=== Provided records ===

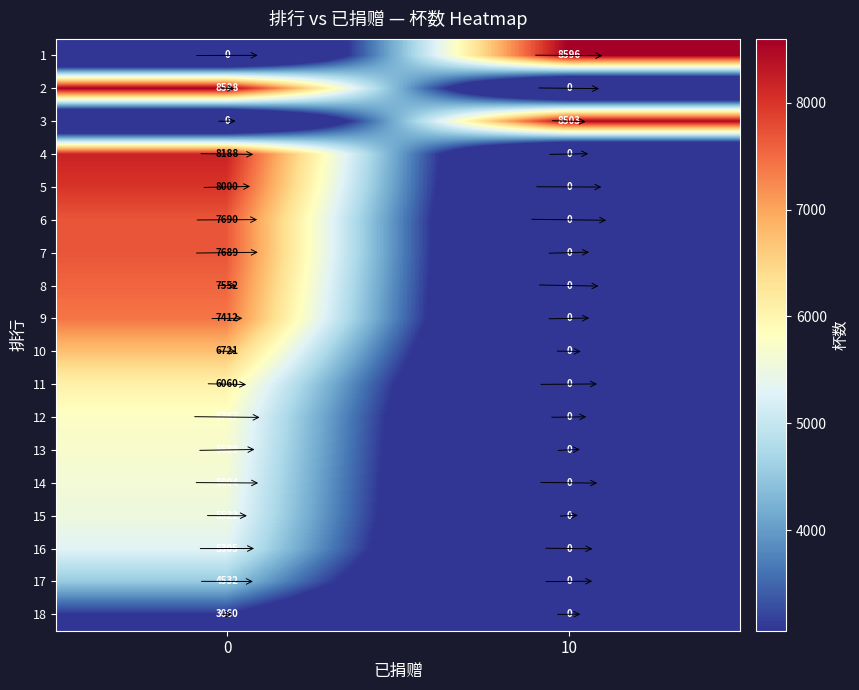

How many data points does each series have?

2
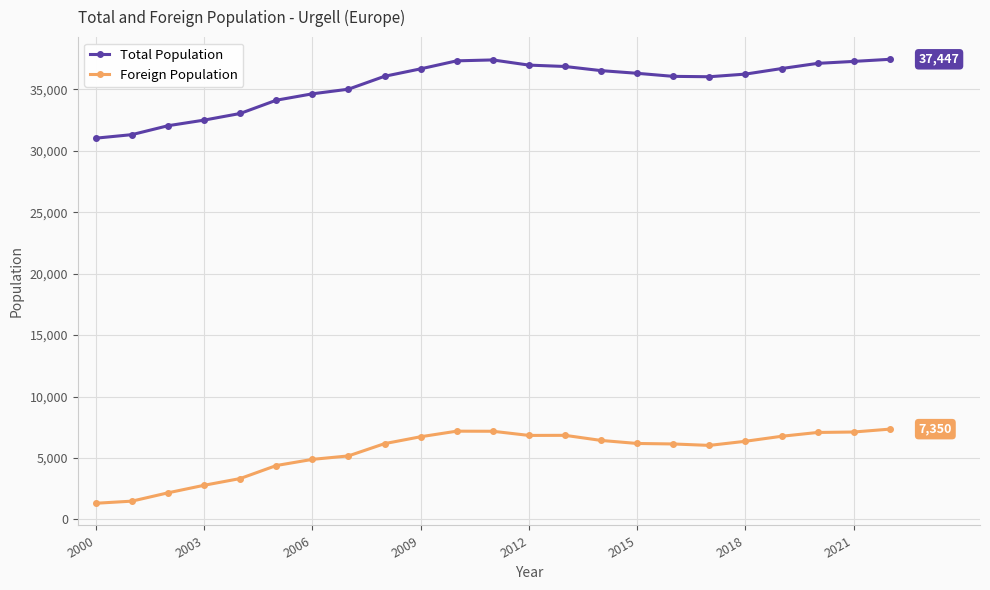

At how many categories does at least one series exceed 14499?

23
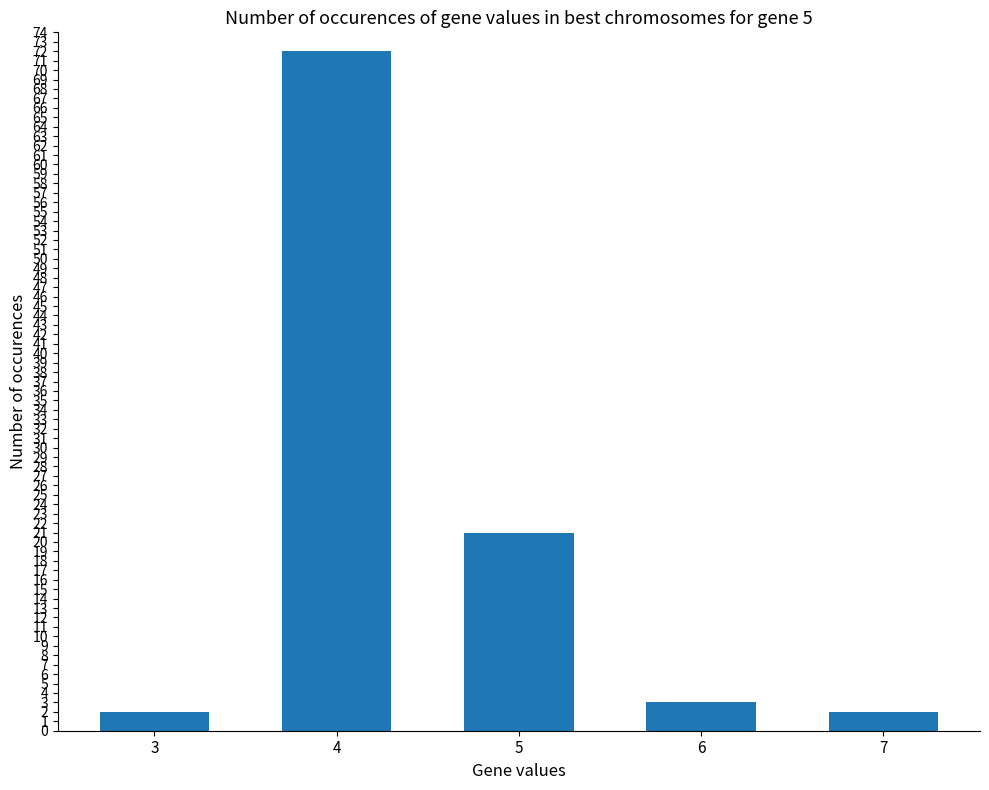

The chart shows a value of 3 at 6. True or false?

True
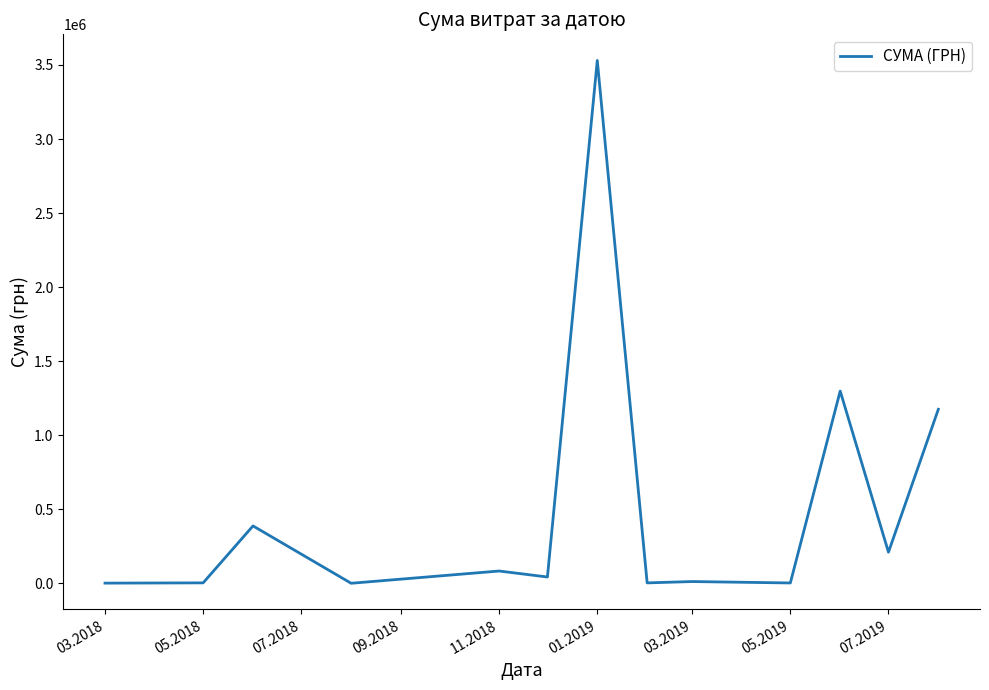

What is the greatest value displayed?

3530462.2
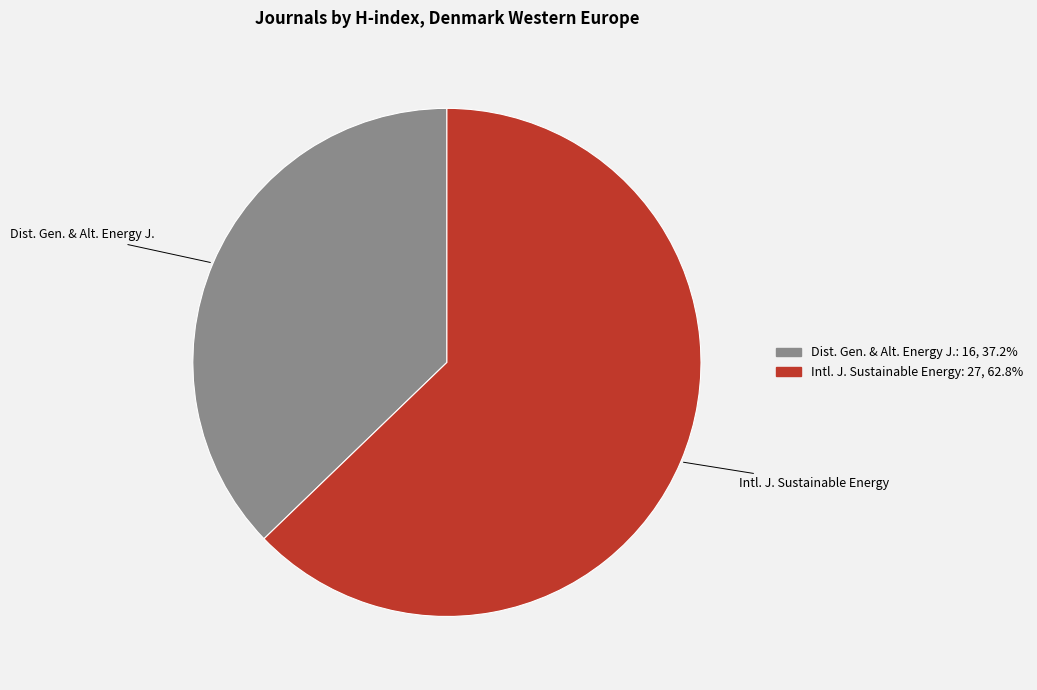

Does any single category account for the majority?

Yes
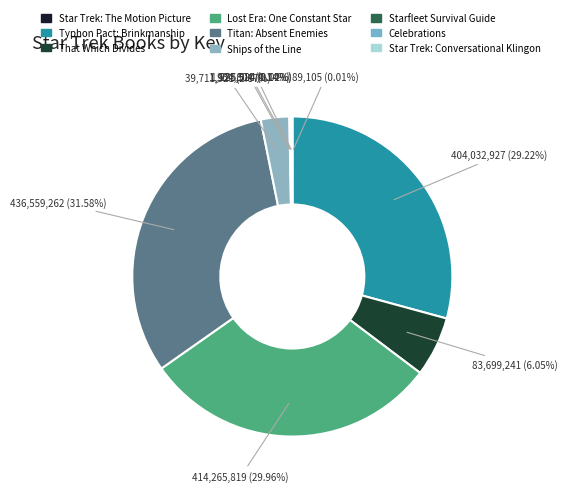

How many segments does this pie chart have?

9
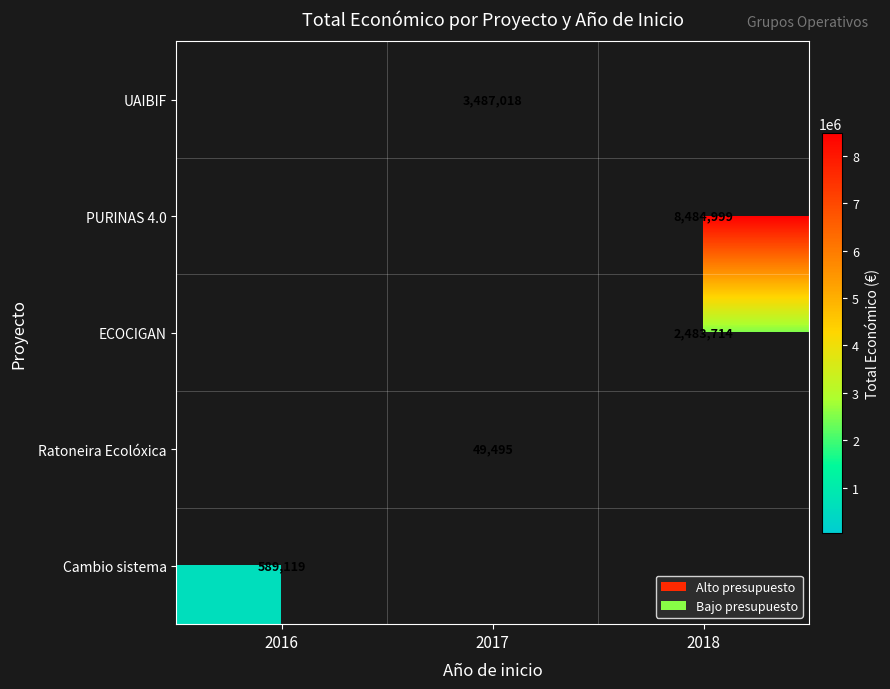

The UAIBIF series shows 3487018 at 2017. True or false?

True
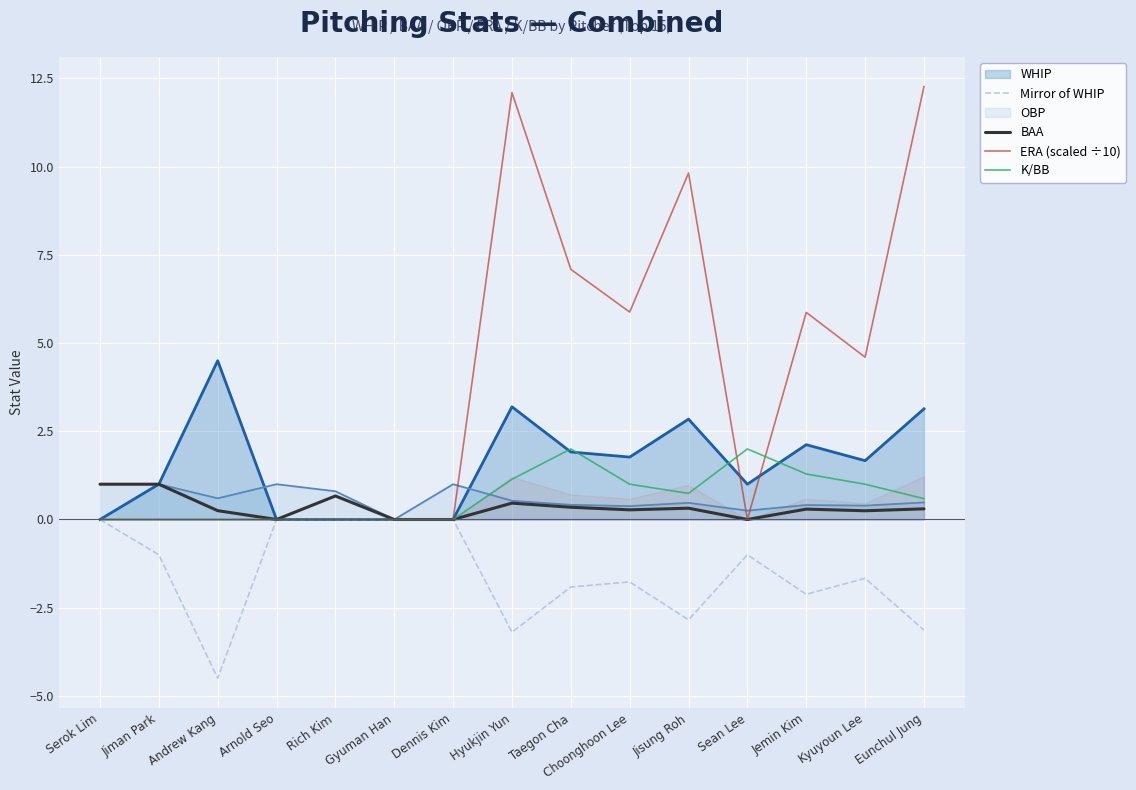

What is the highest value of the BAA series?

1.0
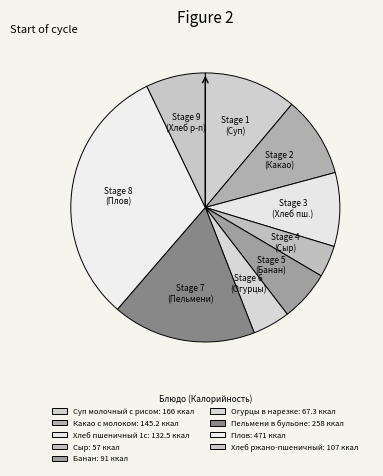

To the nearest percent, what is the average slice percentage?

11%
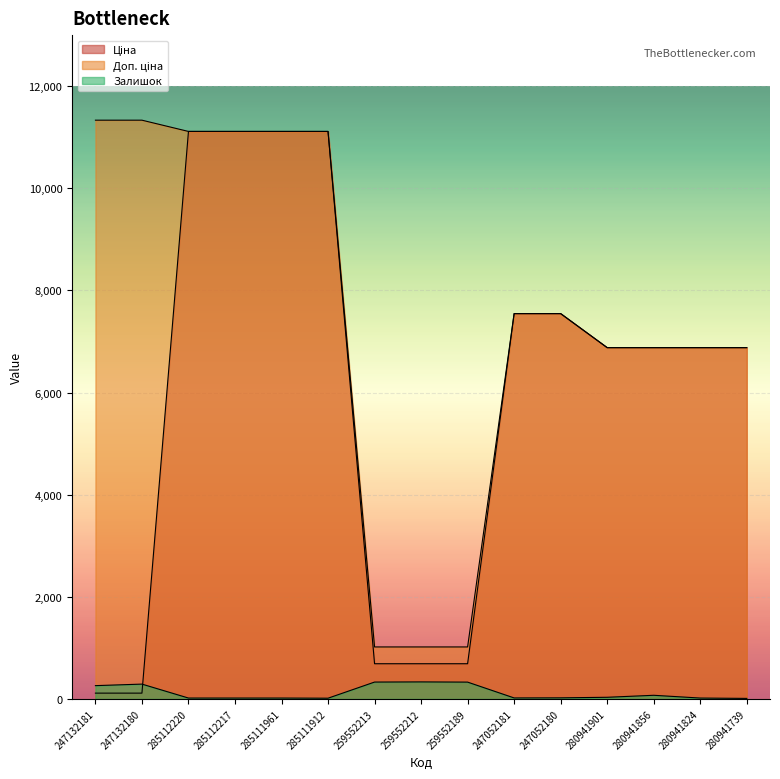

Which series has the largest range (max minus min)?

Ціна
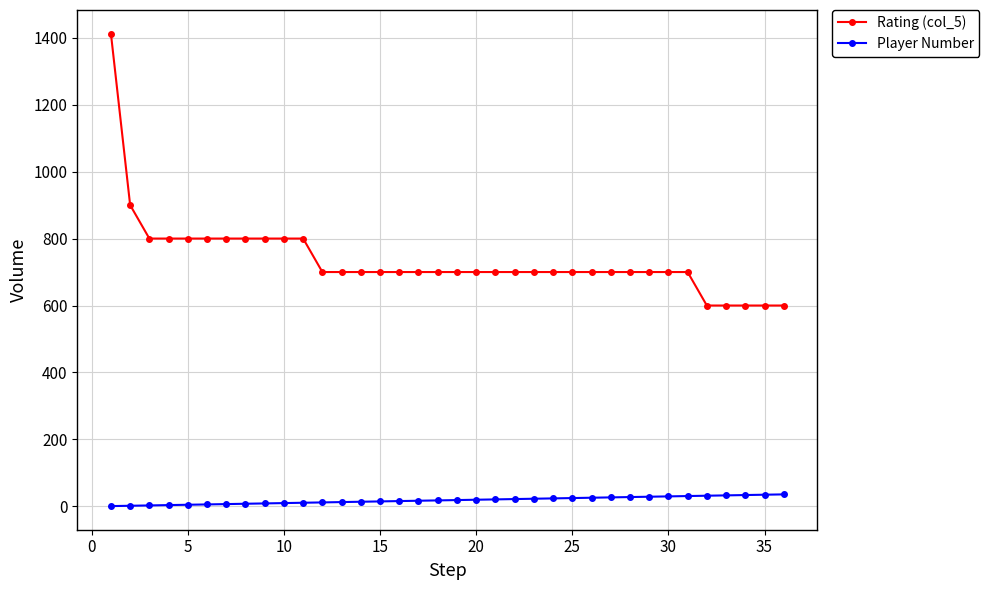

Count the number of categories in the chart.

36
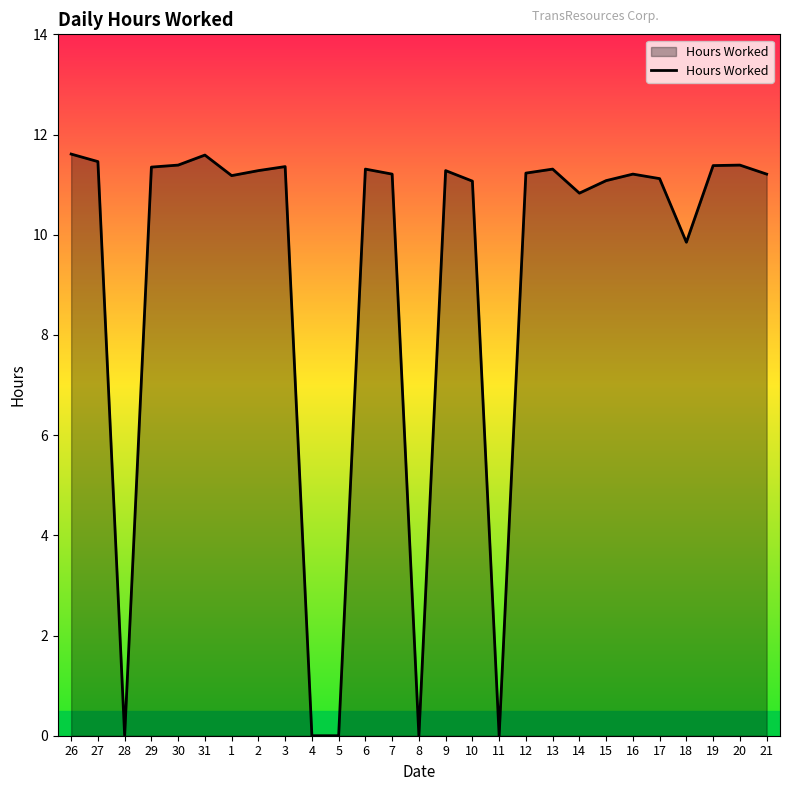

What position from the left is 17?

23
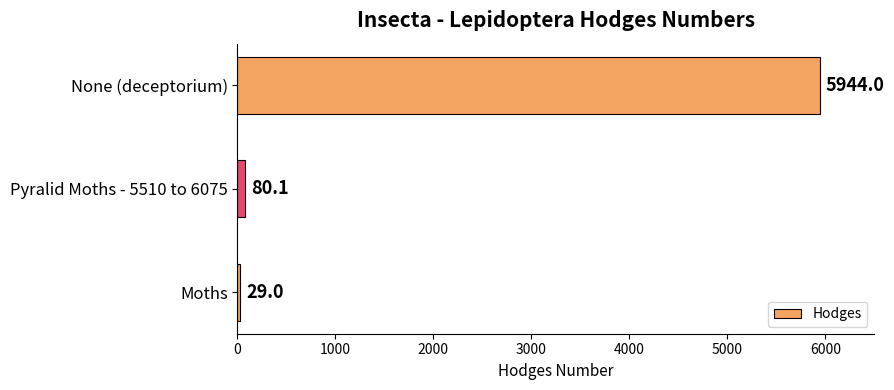

What is the difference between the maximum and minimum values?

5915.0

===

== Assigned task ==
Pull out each line of the records that contains the string "True", treating uppercase and lowercase as different.

== Your solution ==
The chart shows a value of 3 at 6. True or false?
True
The UAIBIF series shows 3487018 at 2017. True or false?
True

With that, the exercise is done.